The trail, which traverses much of the East Coast, is within easy reach of two-thirds of the nation’s population.

Dana Thurston of Yarmouth hiked the trail from its beginning atop Springer Mountain in Georgia to its end at the summit of Mount Katahdin — known as thru-hiking — in 1991. One of the small number of through-hikers who use the trail annually, he said he was disappointed when he began by the number of people he encountered on the trail. He said he went seeking a solitary adventure and realized that wasn’t going to be the case. Toward the end of the trail, in his home state of Maine, he said, he finally found his solitude.

The Maine advantage

Although overuse is a concern on some portions of the trail in Maine, by and large the state’s section has remained closest to the wilderness footpath envisioned by the trail’s founders in 1921.

The Maine segment of the trail is “magnificent,” said Ed Garvey, who in 1990 at age 75 hiked the entire trail for a second time. Although the Maine portion of the trek is the most difficult, traversing several mountain ranges and rising a cumulative 11,000 feet, it is among the best, Garvey said in an interview.

The most heavily used sections of the trail in Maine are in the Mahoosuc Range along the New Hampshire border, from Route 4 to Piazza Rock near Saddleback Mountain, the area around Bigelow Mountain in Carrabassett Valley, the Gulf Hagas area near Brownville and the trail’s final miles in Baxter State Park.

“We’ve got spot use in Maine that is causing us real problems,” Dave Field, chairman of the Appalachian Trail Conference and a resident of Hampden, said in an interview after Saturday’s seminars on trail overuse. He said the conference and the Maine Appalachian Trail Club are already working hard by building bog bridges and rock steps in the high-use areas to make sure the trail is not further damaged by frequent use.

“Overuse may be the price of success,” said Herb Hartman, deputy director of Maine’s Bureau of Parks and Lands, which oversees 96 of the trail’s 280 miles in Maine. But he hasn’t heard a lot of complaints about overuse of the AT, he said in an interview.

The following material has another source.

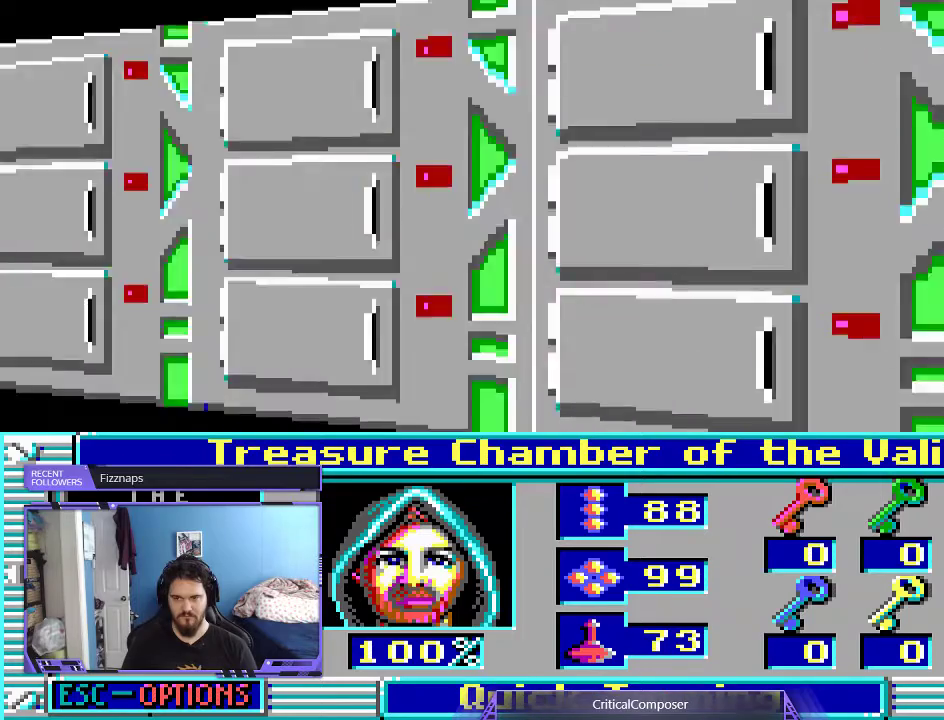
{"buttons": [], "events": []}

Perhaps the trail can borrow from the state’s current tourism motto: Maine, the way the Appalachian Trail should be.

Managing the crowds

Opinions on how to curb overcrowding of the trail were diverse. One seminar focused on the use of side trails to disperse hikers along the popular AT. While some feared such trails would increase use of the AT, others welcomed the idea of connecting trails.

Kevin Peterson, the New England Regional representative for the Appalachian Trail Conference, reminded those at the seminar that the AT’s founder, Benton MacKaye, envisioned a network of trails with the venerable Appalachian Trail as its backbone.

One such trail that was at first shunned but is now welcomed by AT officials is the International Appalachian Trail, which is proposed to extend from Mount Katahdin to the tip of the Gaspe Peninsula in Quebec. Nearly 200 miles of the trail from Mars Hill to Kedgwick, New Brunswick, are already completed. Other unconnected portions of the trail have been completed in New Brunswick and Quebec. Problems acquiring land in Maine have slowed the trail’s progress in this state. The entire trail is slated to be finished by 2000.

Another prickly suggestion was limiting the size of groups that could use the trail. This raised some conference attendees’ ire because turning away people may lessen support for the trail — political, financial and physical (such as volunteering to maintain the trail or build privies).

“Whatever is done to cope with overuse should not deprive those who haven’t yet experienced the trail the opportunity to do that,” said Brian Eliot Burke, deputy undersecretary for natural resources and environment in the U.S. Department of Agriculture, the conference’s keynote speaker.

“If I hadn’t hiked on the trail, I would have been an ichthyologist,” said Burke, a native of Cambridge, Mass., who frequently hiked the trail as a teen-ager and is now a top-level advocate for the evironment.

Looking out on the crowd gathered in a large ballroom for Saturday morning’s speeches, several speakers, including Dave Startzell, executive director of the Appalachian Trail conference, commented on the preponderance of gray and balding heads. Startzell, who himself is gray and balding, said the conference and the regional clubs need to attract younger people to the trail so they will take over its upkeep.

“Now more than ever we must be willing to share this resource,” he said.

One thing most could agree upon is that balancing promotion of the trail while guarding against overuse will remain problematic. But the AT’s popularity shouldn’t be viewed as all bad.

“There are many parks that have problems far greater than having too many Vibram-soled friends,” said Backpacker’s Gorman, referring to a brand of rubber soles frequently used on hiking boots.

Another concern is protection of the trail from development. Federal, state and county governments and other public entities over the years have bought land along the trail to provide a corridor of protection. More than 97 percent of the trail’s length is now protected and the U.S. Forest Service and Park Service are working to buy land along the remainder. Burke, who oversees these agencies, pledged to the group that the land acquisitions would be completed and the entire trail would be protected by 2000.

All but 2 1/2 miles of the trail in Maine are protected by state and federal agencies. The sole area that is still under private ownership is along Saddleback Mountain. Negotiations to buy the land from the ski area have been contentious but are ongoing.

In addition to two days of meetings and seminars, conference participants will get out and enjoy Maine’s outdoors. The remainder of the week is filled with hundreds of hiking trips along the AT and other trails. Backpacking, canoe and bike excursions are planned. Workshops throughout the week will cover such things as choosing the right pack, hiking with children and building the perfect privy.